Okay, let’s face it: car insurance isn’t a thought that gets anyone particularly excited, despite what some commercials may claim. But a growing trend that started in Italy might mean big changes for automotive insurance that could actually put a smile on drivers’ faces when it comes time to pay the bills. Now, insurance premiums with some providers will be based on driver safety behavior that’s gathered through a little black box instead of police reports.

In certain cars throughout the United Kingdom and Italy, cars are now able to collect data that can help determine how safe your driving is even if you are never in an accident. This means that insurance companies can see their drivers as being an even safer bet, and in some cases have even offered insurance at no cost if your driving passes muster.

But with the promise of free insurance from safe drivers comes a big problem in the form of big data, which telematics company Wunelli outlined as challenges in the transmission, storage, access and usage to the information that these specially outfitted cars will soon collect.

While there are questions as to whether some countries like the U.K. will require all new cars to be outfitted with telematics equipment, Wunelli chairman Sandy Dunn foresees trouble for automotive manufacturers regardless, thanks to growing interest in “usage-based insurance” options, and the ever-expanding Internet of Things.

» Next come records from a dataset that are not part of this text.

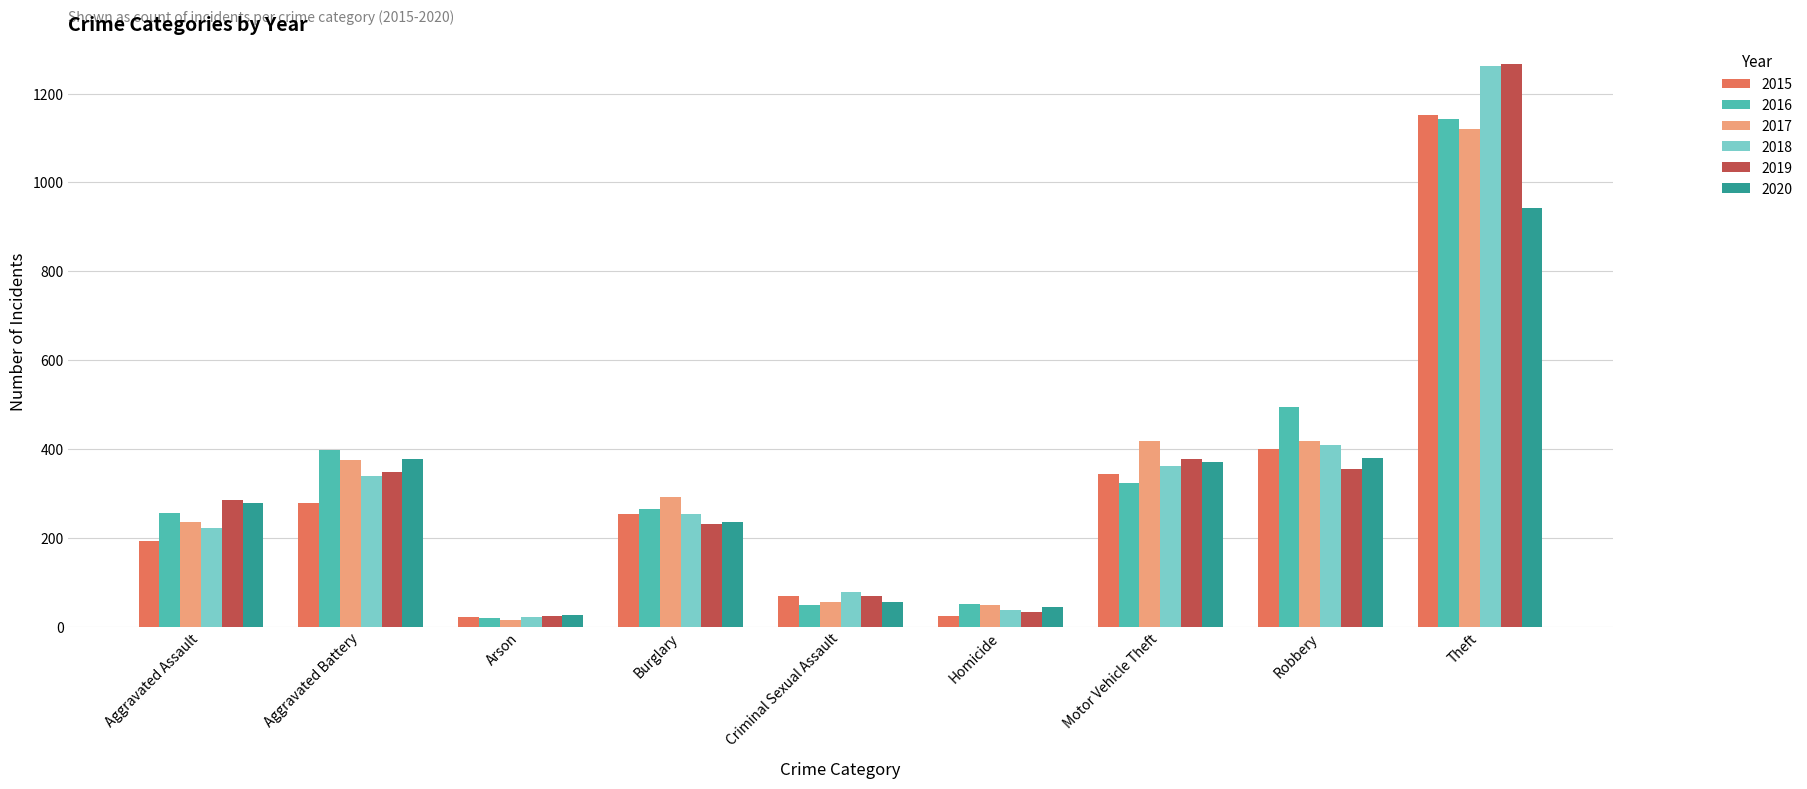

What is the value of the 2020 bar at the 5th from the left?

56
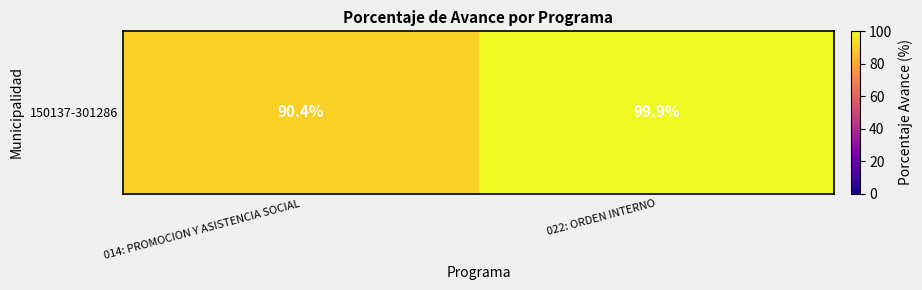

Reading left to right, extract all data points from this chart.

014: PROMOCION Y ASISTENCIA SOCIAL=90.4	022: ORDEN INTERNO=99.9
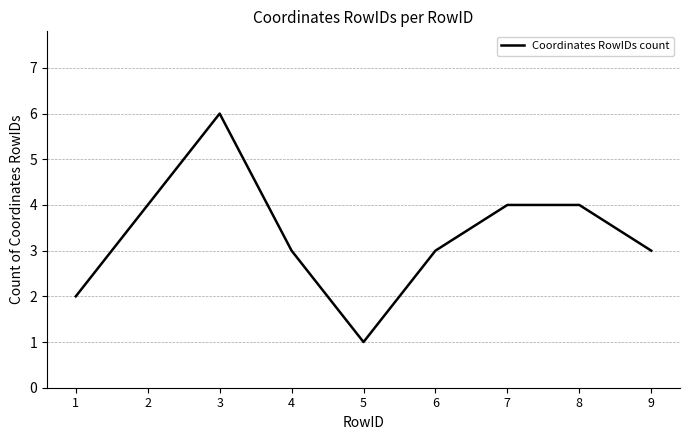

What is the change in value from 2 to 6?

-1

“We believe eCall is the first phase in a three-step process that will see the vast majority of new cars collecting driver behavior information by 2019,” said Dunn. “This is irrespective of speculation that the U.K. Government may press ahead with the compulsory introduction of telematics in all new vehicles following Italy’s lead.”

Assuming automakers heed Dunn’s warning, it’s still unclear exactly whose domain this falls under. Although manufacturers will make the move to install these black boxes, they ultimately are not the ones interested in driver safety data on such a granular level, as the insurance companies would be.

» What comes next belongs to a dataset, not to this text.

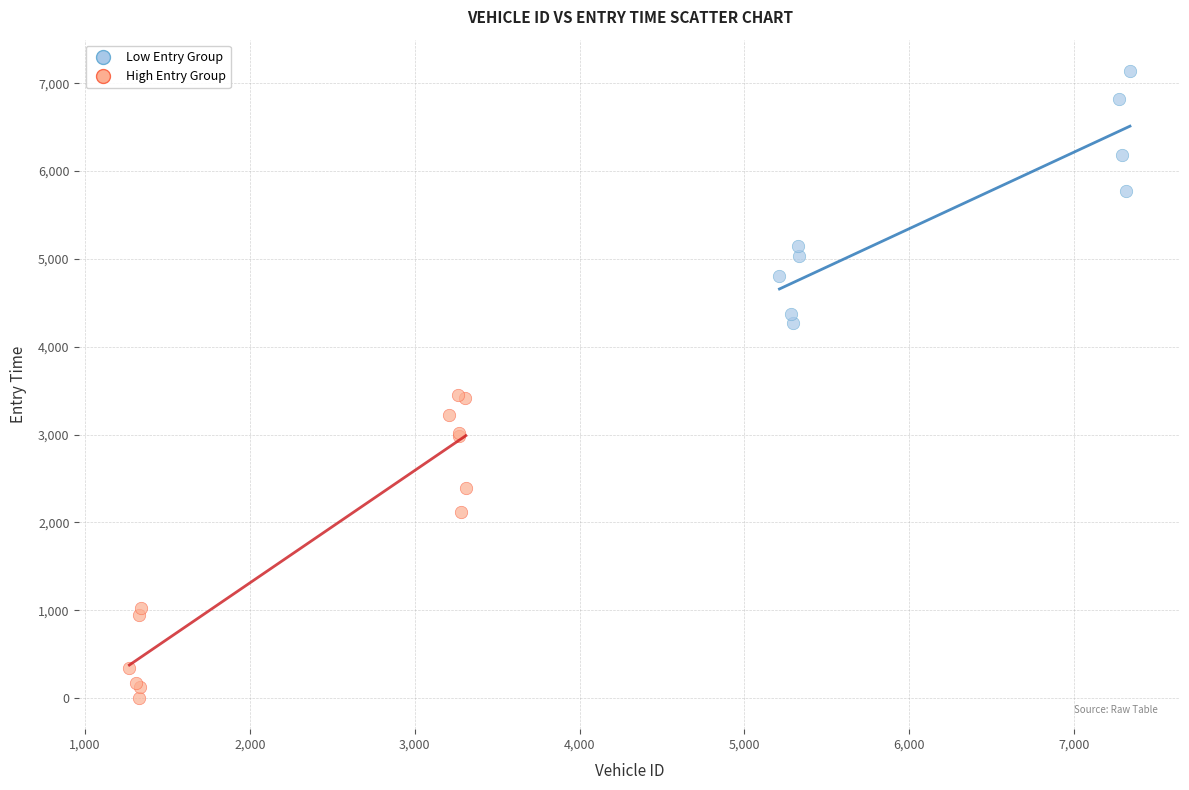

Which series has the largest Y range (max minus min)?

High Entry Group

“There are some big questions that auto-manufacturers need to be asking themselves right now so that they can start gearing up for a future in which they may be custodians of driving behavior data,” continued Dunn. “Looking to the insurance sector and aligning themselves in terms of strategy and technology is a logical approach.”

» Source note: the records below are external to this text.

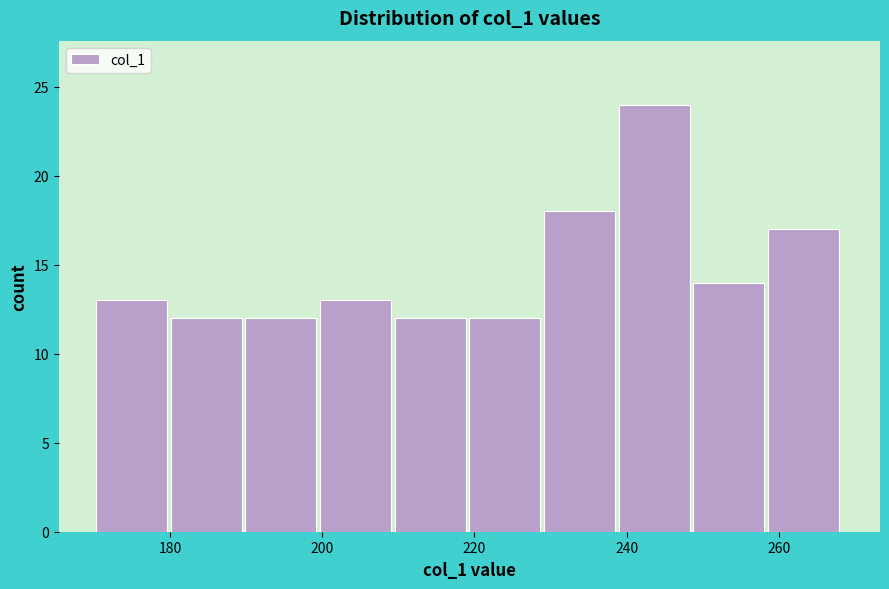

Reading left to right, list every bar in this chart as the range it spans on the x-axis followed by its height. Neither the bar edges nor the heights are printed on the chart, so give them approximately, as read against the axes.

170 to 180: 13
180 to 190: 12
190 to 200: 12
200 to 210: 13
210 to 220: 12
220 to 230: 12
230 to 238: 18
238 to 248: 24
248 to 258: 14
258 to 268: 17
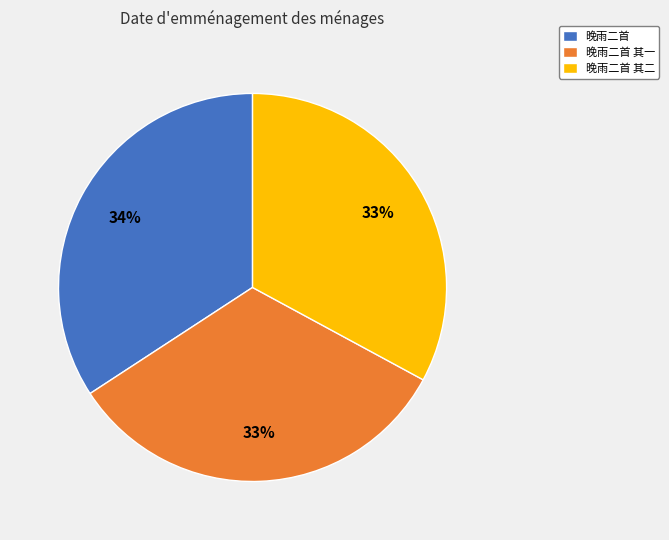

Combined, do 晚雨二首 其二 and 晚雨二首 其一 account for over 50%?

Yes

But insurance wasn’t the only area of intersection that automakers may have to account for, according to the Wunelli chairman, who added: “It also makes sense to consider the benefits of working with roadside assistance companies given their strong tie-in at sales with three-year extended warranties for new vehicles.”

But when you take into account the volume of data that could accumulate as the result of widespread adoption, the problems with organizing these data to share them in a useful way become readily apparent. Each car would be tracking readings from the speedometer, suspension and braking systems and more to ultimately come to conclusions about whether a driver tends toward high speeds, fast cornering, and even rush-hour driving. But with all of this information will come a need for significant investments in storage and transmission, which for Dunn means that there’s all the more reason to get the ball rolling.

“The potential for the information is enormous,” said Dunn. “Frankly, there’s no time to be lost. By 2015 it’s predicted that 2.15 million drivers in the UK will be using telematics-based insurance policies. Auto-manufacturers need to start getting in on the act and get ready for a future where every single day they will receive thousands upon thousands of pieces of driving behavior information that they will need to be able to collect, analyze and validate.”

Dunn explained that aside from Citroen, who partnered with Teletrac to become the first car manufacturer to offer telematics in the U.K., part of what makes this issue so pressing is that it’s completely new to most automakers. “The winners will be those that start preparing now, taking from the experiences of the insurance sector and working independent telematics experts to develop their strategy so that when the time comes, the data deluge can create huge commercial advantage,” he said.